New Prince George’s County Executive Rushern Baker continued his overhaul of the Prince George’s County government as he announced new changes at the top of several county departments.

Baker named Douglas A. Brown to the deputy chief administrative officer position, Glenda R. Wilson as senior advisor to the county executive, Lisa Jackson as director of Intergovernmental Affairs, and Brian R. Moe was appointed acting director of Homeland Security.

Brown has over 15 years of experience working with the Prince George’s County government as a former budget director, deputy budget director, and Management Analysis Division chief. This will be his second stint as deputy chief administrative officer.

Jackson has vast experience working in different government capacities throughout the state. For the past four years, she’d been working as the Deputy Legislative Officer for Gov. Martin O’Malley. The previous five years were spent as associate general counsel for the Maryland National Capital Park and Planning Commission.

Moe, a former state delegate, has served in several capacities. He’s a life member of the Laurel Volunteer Fire Department and has served as chief and chairman of the board during his tenure. For the past four years, he’s been the deputy secretary of state. Moe is the only appointee who needs Prince George’s County Council approval.

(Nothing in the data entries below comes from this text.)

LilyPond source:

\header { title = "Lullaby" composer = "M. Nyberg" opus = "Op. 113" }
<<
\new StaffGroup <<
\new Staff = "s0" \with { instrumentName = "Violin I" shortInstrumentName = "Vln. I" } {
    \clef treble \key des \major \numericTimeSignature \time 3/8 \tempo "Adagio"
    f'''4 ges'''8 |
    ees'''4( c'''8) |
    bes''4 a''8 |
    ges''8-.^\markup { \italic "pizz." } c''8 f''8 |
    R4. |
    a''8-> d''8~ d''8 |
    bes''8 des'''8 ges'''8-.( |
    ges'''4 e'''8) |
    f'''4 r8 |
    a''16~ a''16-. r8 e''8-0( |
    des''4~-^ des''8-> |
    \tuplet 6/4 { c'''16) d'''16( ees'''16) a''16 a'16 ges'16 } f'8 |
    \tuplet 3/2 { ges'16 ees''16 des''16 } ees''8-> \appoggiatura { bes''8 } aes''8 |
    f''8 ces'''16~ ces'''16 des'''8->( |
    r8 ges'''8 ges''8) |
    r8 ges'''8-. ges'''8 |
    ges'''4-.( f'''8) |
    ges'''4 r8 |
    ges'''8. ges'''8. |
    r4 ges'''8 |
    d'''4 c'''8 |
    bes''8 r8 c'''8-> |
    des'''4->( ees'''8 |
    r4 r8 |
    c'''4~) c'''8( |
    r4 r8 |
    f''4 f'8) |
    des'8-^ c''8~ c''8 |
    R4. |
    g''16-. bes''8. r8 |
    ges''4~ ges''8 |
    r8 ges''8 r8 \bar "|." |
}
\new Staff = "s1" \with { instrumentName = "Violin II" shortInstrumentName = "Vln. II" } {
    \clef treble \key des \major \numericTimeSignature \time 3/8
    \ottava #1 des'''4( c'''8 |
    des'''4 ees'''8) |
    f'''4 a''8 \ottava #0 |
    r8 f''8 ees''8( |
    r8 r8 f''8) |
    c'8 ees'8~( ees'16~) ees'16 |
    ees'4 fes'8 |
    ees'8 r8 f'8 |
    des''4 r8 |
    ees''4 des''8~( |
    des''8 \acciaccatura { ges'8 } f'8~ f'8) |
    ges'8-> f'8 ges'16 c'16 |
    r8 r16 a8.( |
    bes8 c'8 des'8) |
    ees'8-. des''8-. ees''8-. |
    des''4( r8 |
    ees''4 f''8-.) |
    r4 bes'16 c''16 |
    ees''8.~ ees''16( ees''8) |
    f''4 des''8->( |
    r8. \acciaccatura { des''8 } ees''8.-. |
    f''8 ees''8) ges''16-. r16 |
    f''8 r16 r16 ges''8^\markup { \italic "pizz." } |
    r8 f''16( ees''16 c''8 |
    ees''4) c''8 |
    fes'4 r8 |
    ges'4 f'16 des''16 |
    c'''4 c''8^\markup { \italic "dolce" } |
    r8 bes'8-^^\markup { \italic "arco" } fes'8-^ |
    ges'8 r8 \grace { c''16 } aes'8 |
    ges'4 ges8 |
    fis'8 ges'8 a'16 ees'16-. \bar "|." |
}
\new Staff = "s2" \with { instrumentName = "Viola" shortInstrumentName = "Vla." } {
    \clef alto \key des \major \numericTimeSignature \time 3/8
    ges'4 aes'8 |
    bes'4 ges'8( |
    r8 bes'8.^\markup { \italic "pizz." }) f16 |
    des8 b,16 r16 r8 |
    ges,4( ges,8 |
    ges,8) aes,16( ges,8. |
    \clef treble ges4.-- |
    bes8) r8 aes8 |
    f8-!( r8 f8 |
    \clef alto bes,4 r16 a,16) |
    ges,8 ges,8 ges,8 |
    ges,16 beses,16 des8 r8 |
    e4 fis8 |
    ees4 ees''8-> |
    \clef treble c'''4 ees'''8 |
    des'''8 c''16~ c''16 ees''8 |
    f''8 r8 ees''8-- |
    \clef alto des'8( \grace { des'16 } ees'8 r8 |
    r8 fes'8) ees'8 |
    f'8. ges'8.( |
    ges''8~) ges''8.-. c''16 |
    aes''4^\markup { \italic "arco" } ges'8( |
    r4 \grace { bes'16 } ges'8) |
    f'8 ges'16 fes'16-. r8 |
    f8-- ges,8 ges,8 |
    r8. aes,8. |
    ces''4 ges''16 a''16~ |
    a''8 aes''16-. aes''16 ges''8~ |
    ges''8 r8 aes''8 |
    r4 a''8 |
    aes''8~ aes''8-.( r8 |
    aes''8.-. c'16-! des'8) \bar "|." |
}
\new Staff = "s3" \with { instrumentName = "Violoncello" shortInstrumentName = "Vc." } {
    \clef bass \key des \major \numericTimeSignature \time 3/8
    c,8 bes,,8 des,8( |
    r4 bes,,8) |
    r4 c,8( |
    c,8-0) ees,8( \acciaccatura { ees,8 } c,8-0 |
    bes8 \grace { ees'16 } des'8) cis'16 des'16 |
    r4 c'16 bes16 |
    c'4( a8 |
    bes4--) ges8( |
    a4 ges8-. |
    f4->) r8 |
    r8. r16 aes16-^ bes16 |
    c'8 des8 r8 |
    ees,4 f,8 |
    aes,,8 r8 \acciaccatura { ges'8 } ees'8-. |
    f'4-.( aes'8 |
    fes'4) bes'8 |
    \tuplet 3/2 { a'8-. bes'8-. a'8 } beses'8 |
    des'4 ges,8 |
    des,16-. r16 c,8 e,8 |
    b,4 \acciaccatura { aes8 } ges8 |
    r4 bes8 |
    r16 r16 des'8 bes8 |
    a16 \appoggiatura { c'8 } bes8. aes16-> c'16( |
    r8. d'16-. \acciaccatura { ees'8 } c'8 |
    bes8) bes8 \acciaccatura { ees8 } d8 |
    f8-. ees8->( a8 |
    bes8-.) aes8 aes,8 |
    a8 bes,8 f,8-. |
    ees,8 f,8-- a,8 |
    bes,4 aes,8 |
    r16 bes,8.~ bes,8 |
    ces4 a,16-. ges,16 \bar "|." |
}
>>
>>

Wilson, like Brown, also has extensive experience working in the county’s government. She’s been senior advisor and chief of staff for former County Executive Wayne Curry; community affairs liaison for the Prince George’s County Police Department and legislative liaison for former Prince George’s County Councilman Floyd E. Wilson Jr. For the past eight years, Wilson has held private sector jobs.

The four new appointees bring a credibility factor that Baker says will go a long way.

“Each of these talented individuals brings a wealth of expertise and leadership in their respected fields, and I am confident that they will help us build a more effective, efficient and responsive county government to our residents,” Baker said in a statement.

On Baker’s first day of office, he announced changes to 10 positions at the head of the county’s government. He has maintained that his government would be transparent in all its actions and created the Prince George’s County Government Accountability, Compliance, and Integrity (ACI) Task Force to prove that point on Dec. 13.